## What you have to do
Render every line of the listing below as a JSON list of strings, one string per line, omitting any blank lines.
Content starts
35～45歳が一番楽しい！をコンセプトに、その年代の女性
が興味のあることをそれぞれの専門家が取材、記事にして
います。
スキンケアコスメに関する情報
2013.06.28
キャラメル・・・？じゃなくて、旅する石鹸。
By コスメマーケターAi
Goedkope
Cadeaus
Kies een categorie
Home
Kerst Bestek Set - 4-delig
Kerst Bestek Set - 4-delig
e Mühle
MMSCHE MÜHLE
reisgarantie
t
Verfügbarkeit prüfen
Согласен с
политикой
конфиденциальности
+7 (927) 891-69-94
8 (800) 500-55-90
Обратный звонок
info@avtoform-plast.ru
Content ends
## Answer to the problem
[
  "35～45歳が一番楽しい！をコンセプトに、その年代の女性",
  "が興味のあることをそれぞれの専門家が取材、記事にして",
  "います。",
  "スキンケアコスメに関する情報",
  "2013.06.28",
  "キャラメル・・・？じゃなくて、旅する石鹸。",
  "By コスメマーケターAi",
  "Goedkope",
  "Cadeaus",
  "Kies een categorie",
  "Home",
  "Kerst Bestek Set - 4-delig",
  "Kerst Bestek Set - 4-delig",
  "e Mühle",
  "MMSCHE MÜHLE",
  "reisgarantie",
  "t",
  "Verfügbarkeit prüfen",
  "Согласен с",
  "политикой",
  "конфиденциальности",
  "+7 (927) 891-69-94",
  "8 (800) 500-55-90",
  "Обратный звонок",
  "info@avtoform-plast.ru"
]